That seems a bit over the top. It seems obvious that a relationship between scope and depth is meaningful. How is that "winging it"?
I mean even you "just" using your chain to hold you..... do you put the same amount of chain (rode) out in every depth? Do you bother with an anchor on the end of it? (I think that even chain can become all taught in enough wind but it sounds like not yours?)
So you just put out X feet (or meters) of chain no matter the depth. Same every time?
The whole scope idea is based on wind and purpose.
So 3 : 1 is for a short lunch or swim break with no wind.
A 5 : 1 scope is for an overnite with no wind
A 7 : 1 scope is for an overnite with winds up to about 20 kts
A 10 : 1 scope is for an overnite with winds over 20 kts.
Now when you start calculating chain length in those situations you will find out that you can get close to what the math would also tell you.
As stated before the stronger the wind or the current the higher the counteracting force needs to be and that means more chain.
Let's say you want to anchor in 5 mtrs of depth and there will be max 2 Bft, then the wind force will be 6 N/m2. If you then have 25 m2 of frontal surface, the total force on your boat would be 150 N. My anchor weighs 50 kg, so that is already 500 N and the required chain to get to 5 mtrs of depth would be around 8 or 9 mtrs. At 4 kg or 40 N per mtr that would make it 320 - 360 N, which means that I would have a total of close to 850 N to counteract the 150 N the wind would put on my boat. So in theory I would be fine with just laying the anchor on the sea bed, not even setting it. And that is then for no waves, no current and no change in wind speed. As soon as there is a current or waves or a change in wind speed, you would need to change your calculations.
So for safety purposes all calculations start with a minimum of 4 bft.
If we would anchor at the same windspeed in e.g. 15 mtrs of depth then automatically we will have more chain, otherwise we don't reach the sea bed and we would just be floating. So that would be around 19 mtrs of chain for my boat, which is 76 kg, plus the 50 of the anchor, makes a total of 126 kg or 1260 N, which would be more than enough to counteract the 150 N the wind will put on the boat.
The problem is that in my area there is no accurate forecast, so I will never anchor with a guaranteed 2 Bft in mind. In 99 % of the time the forecast is not a little bit off, it is way off. There have even been times that 2 Bft was forecasted and in reality I had 12 Bft.
So the answer to your question is that in theory you could anchor based on the forecasted wind and if you would calculate it correctly you would be safe. However, any moment the forecast is off you could be dragging your anchor, since you have calculated for much less wind.

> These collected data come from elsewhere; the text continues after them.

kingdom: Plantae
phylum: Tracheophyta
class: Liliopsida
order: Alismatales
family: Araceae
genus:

When you would calculate the required chain for 0 speed, 20 kts and 35 kts you will find out that you will be close to that 3 : 1, 5 : 1 and 7 : 1 . And that is also the explanation where that scope came from, since it did not get out of nowhere. The problem however is that it does remain a simplification of the math. May work 50 or even 90 % of the time, but it does not work 100 % of the time. Math does work 100 % of the time, that is the beauty of math in this case. It will tell you exactly what you need for a certain windspeed and current.
The main problem is that the forecasts are often way off and so it is up to you to choose wisely. Good part is that if you calculate for max 8 Bft and you find yourself in 10 bft you know instantly what to do. You don't need to raise the anchor, you just drop more chain and the dragging will stop.
As for taking the holding power of the anchor into my calculations ?
No I don't and I don't do it for a reason.
The anchor will have holding power as long as the shank is not raised more than 25 degrees off the sea bed.
Let's say the anchor has 2500 N holding power when it is dug in.
As soon as that shank is raised to 20 degrees that holding power is now only 1250 N.
If I would need e.g. 4000 N to prevent the anchor from dragging and the chain would provide 1500 N, i would be safe if the anchor shank is level with the sea bed. But as soon as that shank starts to raise I will be below that 4000 N and ultimately I will drag that anchor.
So in my calculations I will calculate the weight of the anchor, but not the multiplying factor which you get through anchoring in a certain type of sea bed. If the anchor has holding power then that is a bonus for me, it is an added safety, but not needed.
I have anchored in small coves where I dropped the anchor on one side of the cove, came 30 mtrs reverse to the other side of the cove and tied of the stern to the shore. Due to the depths of the water I had dropped the anchor in 8 mtrs, but in the middle of the cove it went down to 18 mtrs and then back up again to my boat. In total I did not have 30 mtrs out, but over 50 mtrs. My stern lines were as tight as could be and then I found out that the anchor was lying on some rocks, had not dug in at all. So all I was doing was lying on the weight of the chain and we stayed like that for almost 5 days. Most wind we had in that cave was perhaps 15 to 20 kts, but was no problem at all. I knew I had more than enough chain out to counteract the force that 15 to 20 kts could put on the boat...........even with the shore only a few meters away from the stern.